Promoting a Vision of Privacy Protection

Just as we could not foresee today’s computing environment in 1995, we cannot predict what the situation will be like in 2015. The Directive is often seen as a constraining mechanism where regulators admonish organisations for poor practices. This is not necessarily a negative development, but a more progressive future of mutual respect for privacy should also be charted. We believe that the Commission and regulators should be more articulate about their vision for privacy protection. Considering today’s environment and tomorrow’s potential, we need to provide guidance on the constitution of privacy rights in the future. Such articulations and visions could serve to provide some guidance to organisations that seek to be perceived as privacy-friendly as they innovate.
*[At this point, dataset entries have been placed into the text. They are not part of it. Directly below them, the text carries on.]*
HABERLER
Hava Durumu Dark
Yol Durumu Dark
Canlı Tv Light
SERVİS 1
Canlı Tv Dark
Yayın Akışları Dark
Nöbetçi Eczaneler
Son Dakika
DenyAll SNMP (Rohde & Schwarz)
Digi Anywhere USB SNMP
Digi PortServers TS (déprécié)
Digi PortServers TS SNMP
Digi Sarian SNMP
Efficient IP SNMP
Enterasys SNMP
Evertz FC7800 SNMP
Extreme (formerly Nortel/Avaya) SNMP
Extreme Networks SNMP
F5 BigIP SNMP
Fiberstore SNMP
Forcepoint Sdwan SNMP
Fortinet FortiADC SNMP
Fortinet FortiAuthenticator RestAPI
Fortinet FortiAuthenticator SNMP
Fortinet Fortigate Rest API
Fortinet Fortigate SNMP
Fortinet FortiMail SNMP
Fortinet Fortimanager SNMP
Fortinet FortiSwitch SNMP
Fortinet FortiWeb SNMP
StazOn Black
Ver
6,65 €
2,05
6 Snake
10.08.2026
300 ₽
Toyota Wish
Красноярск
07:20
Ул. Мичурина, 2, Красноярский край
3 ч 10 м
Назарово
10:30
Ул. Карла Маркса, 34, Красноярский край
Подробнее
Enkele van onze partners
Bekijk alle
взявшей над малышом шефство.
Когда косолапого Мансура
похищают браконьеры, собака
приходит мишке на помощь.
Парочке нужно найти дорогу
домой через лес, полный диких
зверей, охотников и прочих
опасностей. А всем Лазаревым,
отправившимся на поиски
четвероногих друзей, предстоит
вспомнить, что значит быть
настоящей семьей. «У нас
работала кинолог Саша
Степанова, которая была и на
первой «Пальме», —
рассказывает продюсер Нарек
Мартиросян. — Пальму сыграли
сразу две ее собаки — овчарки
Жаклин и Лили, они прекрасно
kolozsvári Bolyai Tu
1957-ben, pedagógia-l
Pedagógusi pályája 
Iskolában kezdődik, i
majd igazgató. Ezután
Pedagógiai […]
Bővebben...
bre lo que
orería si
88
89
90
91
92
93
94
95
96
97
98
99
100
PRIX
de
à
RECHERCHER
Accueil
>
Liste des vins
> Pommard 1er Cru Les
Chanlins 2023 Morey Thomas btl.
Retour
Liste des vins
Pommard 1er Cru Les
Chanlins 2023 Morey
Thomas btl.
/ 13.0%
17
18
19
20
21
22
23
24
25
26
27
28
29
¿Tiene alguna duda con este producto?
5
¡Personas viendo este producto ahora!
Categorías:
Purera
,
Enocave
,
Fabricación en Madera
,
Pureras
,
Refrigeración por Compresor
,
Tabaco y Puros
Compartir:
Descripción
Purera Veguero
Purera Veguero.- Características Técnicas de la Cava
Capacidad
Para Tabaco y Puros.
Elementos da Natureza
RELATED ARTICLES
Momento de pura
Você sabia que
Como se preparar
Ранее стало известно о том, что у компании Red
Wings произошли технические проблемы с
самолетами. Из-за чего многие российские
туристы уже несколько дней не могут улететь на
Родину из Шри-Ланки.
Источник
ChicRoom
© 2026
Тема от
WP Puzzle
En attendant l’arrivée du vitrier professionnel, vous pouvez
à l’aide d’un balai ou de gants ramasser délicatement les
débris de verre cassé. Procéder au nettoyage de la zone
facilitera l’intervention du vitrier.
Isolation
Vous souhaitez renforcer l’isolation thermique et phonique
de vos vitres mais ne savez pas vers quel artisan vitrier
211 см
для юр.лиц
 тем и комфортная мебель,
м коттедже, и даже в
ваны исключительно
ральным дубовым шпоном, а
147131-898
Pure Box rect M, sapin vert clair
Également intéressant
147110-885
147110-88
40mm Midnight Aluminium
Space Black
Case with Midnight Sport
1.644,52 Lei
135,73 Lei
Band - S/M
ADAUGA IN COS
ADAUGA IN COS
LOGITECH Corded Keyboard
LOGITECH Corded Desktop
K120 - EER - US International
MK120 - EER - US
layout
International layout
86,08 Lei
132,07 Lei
This vision need not be limited to 'data protection'. In fact, many of today’s great challenges will not be effectively dealt with so long as we have divergent opinions of the definition of personal data. While body scanning at airports may not involve the collection of names or the generating of unique and persistent identifiers, we are all aware that it is the modern equivalent of a strip search where we place brown paper bags over individuals' heads. Modern internet advertising may not rely on persistent identifiers or an individual’s unique identity, but tracking the movements of individuals across their daily lives still may have a chilling effect. Telephone numbers may not qualify as personal information, yet individuals are still outraged at intrusion by the telemarketing industry. Our point is that just because interpretations of ‘data protection' rules may not find these systems in breach of national laws does not mean that the surveillance is acceptable. We must always remind ourselves that our duty is to protect the dignity of individuals, to protect them from the fear of surveillance and the sense of invasion.

Privacy International does not hold all the answers to how to resolve these situations. We are optimistic that these problems can be resolved, and we are heartened by the positive moves by many governments, industry leaders, regulators and courts. We need continuous engagement on these issues, across all stakeholders. We find solace that the European Commission appears to be also seeking answers to these questions. We hope it will continue its role to spur and host discussions and deliberations, and to lead the world in the protection of this most fragile right. And we are hopeful that the European Commission will remain aware of the fact that it has a duty to uphold fundamental rights in accordance with its Charter, and in accordance with its founding principles, and in accordance to the highest global standards, and in accordance with the need to protect human dignity.